Book

Alvarez, R. Michael, Nicholas J. Adams-Cohen, Seo-young Silvia Kim, Yimeng Li. 2020. “Securing Elections: How Data-Driven Election Monitoring Can Improve Democracy.” Cambridge University Press.


Selected Peer Reviewed Journal Articles

For a full list of publications, please see my CV.


Selected Working Papers

Support and Preference for Grassroots Fundraising (with Yimeng Li.)

Do Americans support small individual donations over other sources of political fundraising and does it matter for political behavior? Small online contributions are becoming more prevalent, and political elites and the media often idealize them as leveling the playing field in the American political ecosystem.
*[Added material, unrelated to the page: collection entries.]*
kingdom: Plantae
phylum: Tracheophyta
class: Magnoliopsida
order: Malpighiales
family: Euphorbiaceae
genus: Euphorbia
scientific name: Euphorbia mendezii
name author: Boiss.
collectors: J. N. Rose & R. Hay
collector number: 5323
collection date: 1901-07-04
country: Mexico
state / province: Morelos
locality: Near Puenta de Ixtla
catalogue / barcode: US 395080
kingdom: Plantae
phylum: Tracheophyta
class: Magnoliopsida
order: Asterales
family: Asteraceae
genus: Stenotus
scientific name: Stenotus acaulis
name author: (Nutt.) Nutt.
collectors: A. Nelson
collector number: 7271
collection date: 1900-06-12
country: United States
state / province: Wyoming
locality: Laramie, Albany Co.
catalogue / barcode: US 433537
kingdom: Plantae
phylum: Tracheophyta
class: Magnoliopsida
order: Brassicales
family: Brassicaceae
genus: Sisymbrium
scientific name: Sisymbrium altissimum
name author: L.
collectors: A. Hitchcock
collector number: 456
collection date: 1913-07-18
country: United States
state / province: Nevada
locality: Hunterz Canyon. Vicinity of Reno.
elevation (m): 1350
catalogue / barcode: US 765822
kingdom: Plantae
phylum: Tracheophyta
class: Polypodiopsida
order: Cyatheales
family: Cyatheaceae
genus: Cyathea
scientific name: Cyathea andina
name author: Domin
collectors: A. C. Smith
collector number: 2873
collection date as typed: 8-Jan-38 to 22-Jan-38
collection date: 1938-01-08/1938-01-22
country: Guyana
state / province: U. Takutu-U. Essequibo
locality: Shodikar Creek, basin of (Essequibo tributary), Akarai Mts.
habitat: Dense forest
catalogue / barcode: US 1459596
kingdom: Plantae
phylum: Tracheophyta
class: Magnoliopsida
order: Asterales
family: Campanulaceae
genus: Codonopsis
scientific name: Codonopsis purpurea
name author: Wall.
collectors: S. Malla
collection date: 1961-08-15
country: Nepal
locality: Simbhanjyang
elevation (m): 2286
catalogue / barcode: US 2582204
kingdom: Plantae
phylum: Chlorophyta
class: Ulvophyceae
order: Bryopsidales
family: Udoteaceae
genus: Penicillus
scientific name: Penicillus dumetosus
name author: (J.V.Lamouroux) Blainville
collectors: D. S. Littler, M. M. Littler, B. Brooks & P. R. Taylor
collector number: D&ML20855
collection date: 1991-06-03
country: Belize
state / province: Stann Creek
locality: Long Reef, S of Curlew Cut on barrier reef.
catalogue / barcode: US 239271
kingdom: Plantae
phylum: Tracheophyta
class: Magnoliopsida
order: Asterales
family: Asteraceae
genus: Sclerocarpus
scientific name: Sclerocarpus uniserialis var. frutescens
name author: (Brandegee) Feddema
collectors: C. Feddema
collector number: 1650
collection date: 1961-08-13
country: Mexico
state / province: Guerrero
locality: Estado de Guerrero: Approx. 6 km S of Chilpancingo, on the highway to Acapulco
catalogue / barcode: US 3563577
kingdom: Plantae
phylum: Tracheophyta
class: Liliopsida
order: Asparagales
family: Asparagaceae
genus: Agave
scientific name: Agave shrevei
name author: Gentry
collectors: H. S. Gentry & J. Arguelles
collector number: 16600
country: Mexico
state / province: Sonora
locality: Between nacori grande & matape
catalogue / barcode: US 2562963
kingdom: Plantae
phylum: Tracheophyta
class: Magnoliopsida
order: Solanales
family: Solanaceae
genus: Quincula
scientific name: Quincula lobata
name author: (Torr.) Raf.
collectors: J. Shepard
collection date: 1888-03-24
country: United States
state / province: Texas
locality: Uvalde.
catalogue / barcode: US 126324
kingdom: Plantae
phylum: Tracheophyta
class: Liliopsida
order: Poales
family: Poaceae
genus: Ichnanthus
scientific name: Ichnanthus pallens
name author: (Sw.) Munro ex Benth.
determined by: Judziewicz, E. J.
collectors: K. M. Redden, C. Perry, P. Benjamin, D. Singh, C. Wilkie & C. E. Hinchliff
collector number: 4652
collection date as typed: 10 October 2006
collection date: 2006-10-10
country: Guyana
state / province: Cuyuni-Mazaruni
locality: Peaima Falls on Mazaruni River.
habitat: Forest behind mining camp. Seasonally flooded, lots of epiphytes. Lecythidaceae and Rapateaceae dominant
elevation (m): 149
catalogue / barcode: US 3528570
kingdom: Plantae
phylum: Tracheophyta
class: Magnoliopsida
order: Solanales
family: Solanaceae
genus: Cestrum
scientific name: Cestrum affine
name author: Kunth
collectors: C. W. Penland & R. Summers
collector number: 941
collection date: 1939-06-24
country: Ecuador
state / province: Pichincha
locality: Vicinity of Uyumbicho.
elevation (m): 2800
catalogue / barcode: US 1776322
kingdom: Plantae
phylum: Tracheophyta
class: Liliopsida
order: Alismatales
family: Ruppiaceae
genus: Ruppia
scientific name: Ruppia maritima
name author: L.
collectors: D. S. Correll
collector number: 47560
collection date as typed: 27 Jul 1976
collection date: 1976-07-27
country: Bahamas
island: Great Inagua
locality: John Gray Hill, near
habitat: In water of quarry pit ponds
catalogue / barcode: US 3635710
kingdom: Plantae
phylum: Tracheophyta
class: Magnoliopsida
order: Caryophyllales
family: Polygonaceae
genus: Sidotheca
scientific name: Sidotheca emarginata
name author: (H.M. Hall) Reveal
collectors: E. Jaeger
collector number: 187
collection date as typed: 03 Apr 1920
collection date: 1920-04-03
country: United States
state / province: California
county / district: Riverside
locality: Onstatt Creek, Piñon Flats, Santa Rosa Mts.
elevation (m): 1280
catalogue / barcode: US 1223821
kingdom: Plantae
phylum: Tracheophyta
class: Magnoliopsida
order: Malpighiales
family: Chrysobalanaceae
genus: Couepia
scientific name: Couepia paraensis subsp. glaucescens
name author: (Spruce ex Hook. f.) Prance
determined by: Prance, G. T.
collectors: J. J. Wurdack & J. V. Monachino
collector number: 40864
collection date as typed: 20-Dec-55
However, we have little understanding of whether and, if so, how much the public supports small donations as a campaign funding source over others and whether such preferences translate into tangible changes in political behavior. We fill this gap with analyses of original surveys and survey experiments. Our results indicate that the public believes that there should be more small donations in American elections, fewer large individual donations, and to a much lesser extent, fewer PAC contributions. Using multiple conjoint experiments, we test whether candidates with higher dependence on small individual donors are preferred. Surprisingly, candidates relying more on small donors attract a higher likelihood of vote choice, not just within primaries or for Democrats, but across primaries, general elections, and all partisan affiliations. Such beliefs are unshaken when presented with information about lawmakers with the highest reliance on small donors, who are generally perceived as outsiders or ideologically extreme.

Who Do People Blame for Affective Polarization? (with Yuki Atsusaka.)

Affective polarization—animosity toward out-group partisans compared to copartisans—is central to discussions of the contemporary American political landscape, but the literature has not fully addressed whom people blame for the rise of partisan animosity. We analyze how people judge the relative responsibilities of different entities to affective polarization by leveraging ranking survey questions with bias correction for random responses. On average, people blame politicians the most, then traditional media, social media, interest groups, and lastly, citizens. Strong partisan differences exist in blame for traditional media, with leaning and weak Republicans (not strong Republicans) displaying strong blame attribution towards them compared to other entities. Our findings suggest that a gap between depolarization research and citizen perceptions on root causes of polarization may impact the efficacy of possible interventions, and that more research is needed to understand why anti-press attitudes might not be linear with respect to partisanship.